Posted: Tue Mar 10, 2015 1:57 pm
by bosecorp

Code: Select all

# /usr/local/nagios/bin/nagios | head -2

Nagios Core 4.0.8
You have mail in /var/spool/mail/root
root@nagmonus1:(03-10 13:51): /usr/local/nagios/var
# /usr/local/nagios/bin/ndo2db | head -2
grep broker /usr/local/nagios/etc/nagios.cfg

NDO2DB 2.0.0
root@nagmonus1:(03-10 13:51): /usr/local/nagios/var
# grep broker /usr/local/nagios/etc/nagios.cfg
broker_module=/usr/local/nagios/bin/ndomod.o config_file=/usr/local/nagios/etc/ndomod.cfg
broker_module=/usr/lib64/mod_gearman/mod_gearman.o config=/etc/mod_gearman/mod_gearman_neb.conf
event_broker_options=-1
root@nagmonus1:(03-10 13:51): /usr/local/nagios/var
# rpm -qa | grep gearman
gearmand-0.25-1.x86_64
mod_gearman-1.4_nagios4-1.el6.x86_64
libgearman-1.1.8-2.el6.x86_64
gearmand-server-0.33-2.x86_64
gearmand-devel-0.25-1.x86_64
root@nagmonus1:(03-10 13:51): /usr/local/nagios/var

what are the implications of increasing

host_check_timeout

why we need to increase it. what is the logic behind it.

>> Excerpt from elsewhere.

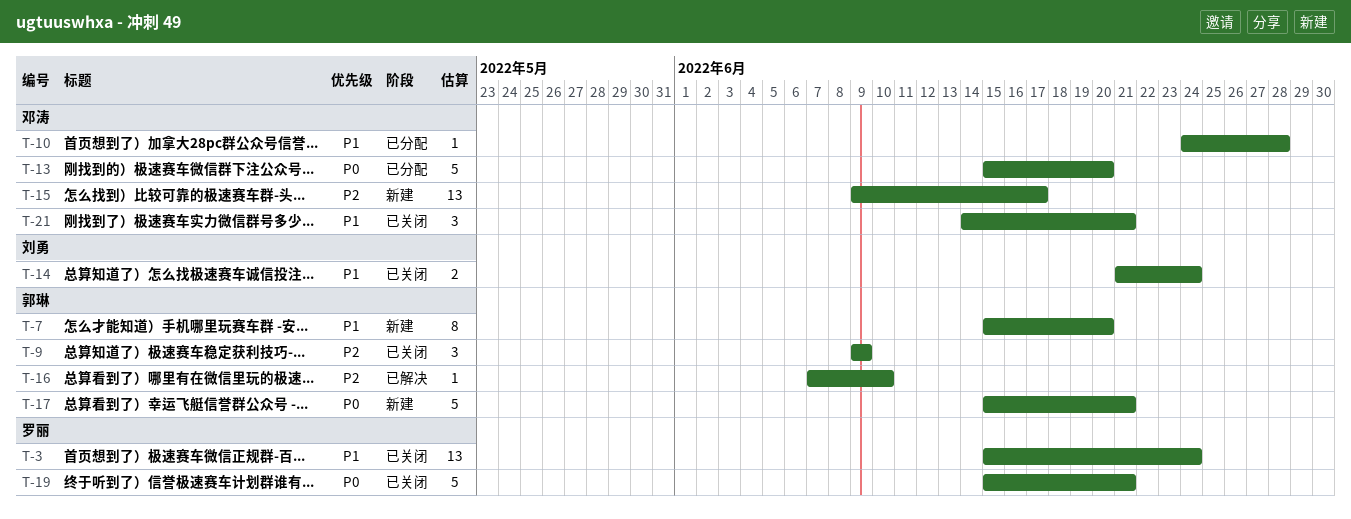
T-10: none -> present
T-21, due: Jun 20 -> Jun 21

I am just trying to understand

--------

I just increased the number all the way up to 290 and is now working fine.

but my previous question still stands. what are the implications of increasing the number that high? what is this value for?

Edit: take that back. it started again. it only worked for few

Re: host check orphaned

Posted: Tue Mar 10, 2015 2:36 pm
by jolson
Regarding host_check_timeout
This is the maximum number of seconds that Nagios will allow host checks to run. If checks exceed this limit, they are killed and a CRITICAL state is returned and the host will be assumed to be DOWN. A timeout error will also be logged.

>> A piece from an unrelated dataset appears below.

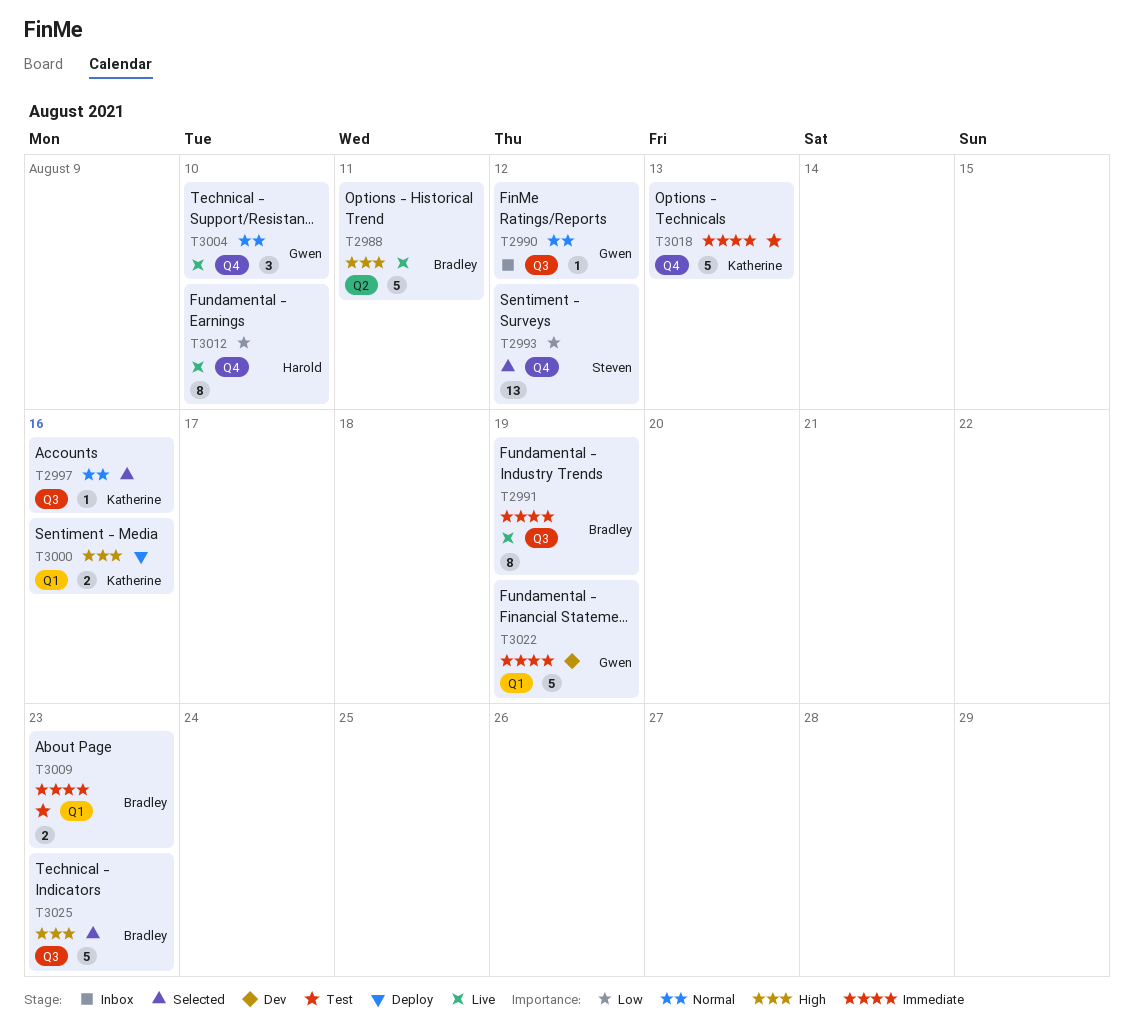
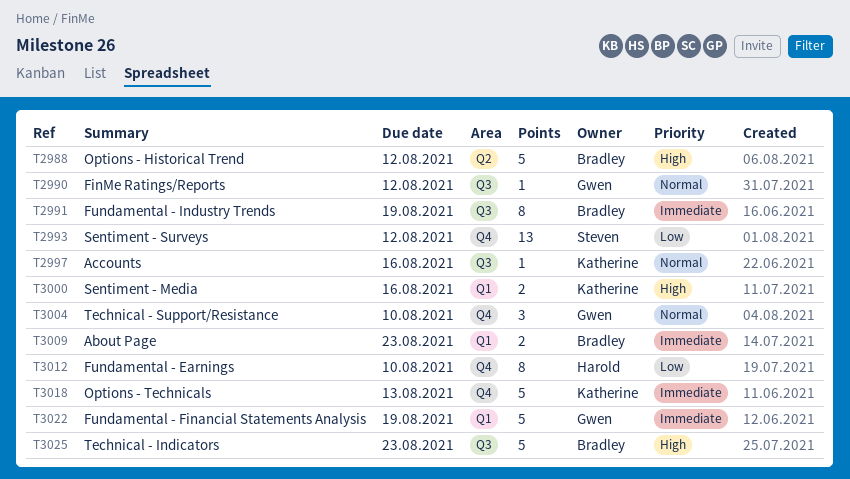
T2988, due: Aug 11 -> Aug 12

There is often widespread confusion as to what this option really does. It is meant to be used as a last ditch mechanism to kill off plugins which are misbehaving and not exiting in a timely manner. It should be set to something high (like 60 seconds or more), so that each host check normally finishes executing within this time limit. If a host check runs longer than this limit, Nagios will kill it off thinking it is a runaway processes.
http://nagios.sourceforge.net/docs/3_0/configmain.html

Re: host check orphaned

Posted: Tue Mar 10, 2015 2:47 pm
by bosecorp
thanks for the explanation.

but unfortunately, the problem came back.

Re: host check orphaned

Posted: Tue Mar 10, 2015 4:07 pm
by abrist
Are the orphaned host checks only related to hosts that are not responding?
If you manually run the host check from the gearman server, do you get a timeout?